Several weeks later, the machine will start drilling the northbound tunnel under the Allegheny River, another link in the 1.2-mile light-rail extension between Gateway Center and the North Shore.
As of yesterday morning, the contractor had finished 1,908 feet of the southbound tunnel, including the installation of 472 prefabricated, interlocking concrete rings that make up the shell of the 21-foot diameter hole between Downtown and the launch pit near PNC Park.
During the previous 24 hours, the huge wormlike machine had advanced 44 feet, leaving 332 feet until it punches through the earthen wall of the receiving pit, whose bottom is 55 feet below Stanwix Street.
Authority officials had been planning a low-key public reception for the milestone. They have since nixed the idea because deliberately slowing or shutting down the complex tunnel boring machine could cause complications and add to already tight costs.
Instead, the authority plans to install a camera in the pit to provide a live video feed to a large-screen television that will be set up somewhere around the Stanwix Street-Penn Avenue intersection.
"They could 'hole through' in the middle of the night," authority spokeswoman Judi McNeil said. "The time it happens is something we won't know until the last minute."
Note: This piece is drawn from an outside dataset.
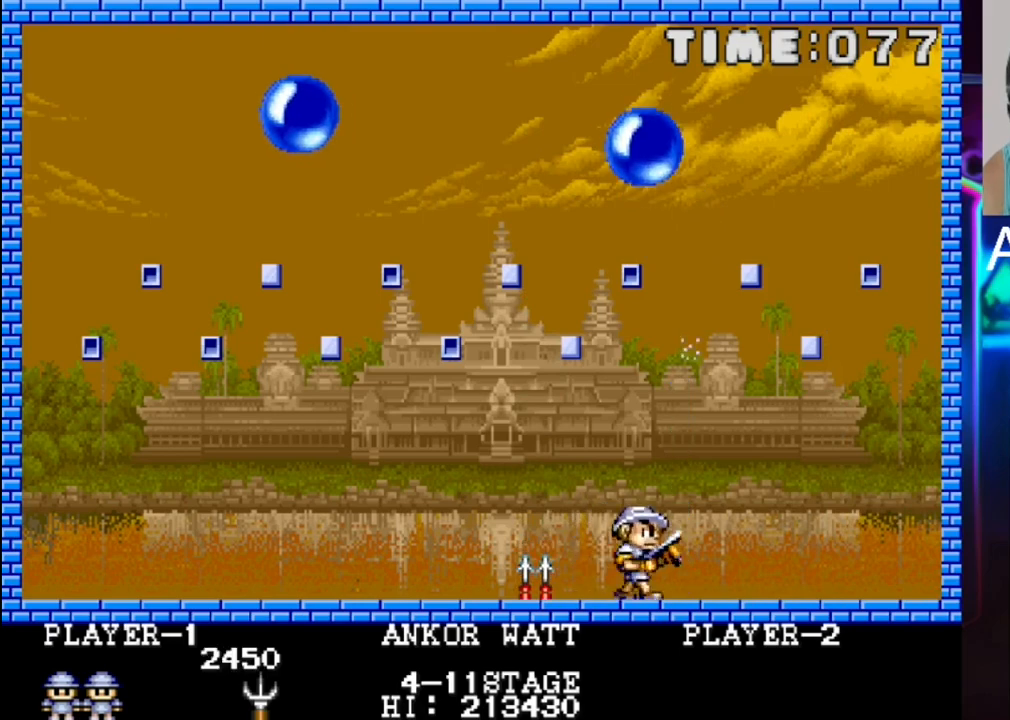
{"buttons": ["DPAD_LEFT"], "events": [[200, "DPAD_LEFT", "down"]]}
The Port Authority reopened the section of Stanwix Street May 28, but bus service didn't resume there for several reasons, including the upcoming need to close it again for the tunnel boring machine's arrival and events like the Tour of Pennsylvania bicycle race this weekend.
The $435 million North Shore Connector, which is facing overruns because of escalating construction costs, is to open in 2011. It will include a new Gateway Center station with dual platforms and two stations on the North Shore.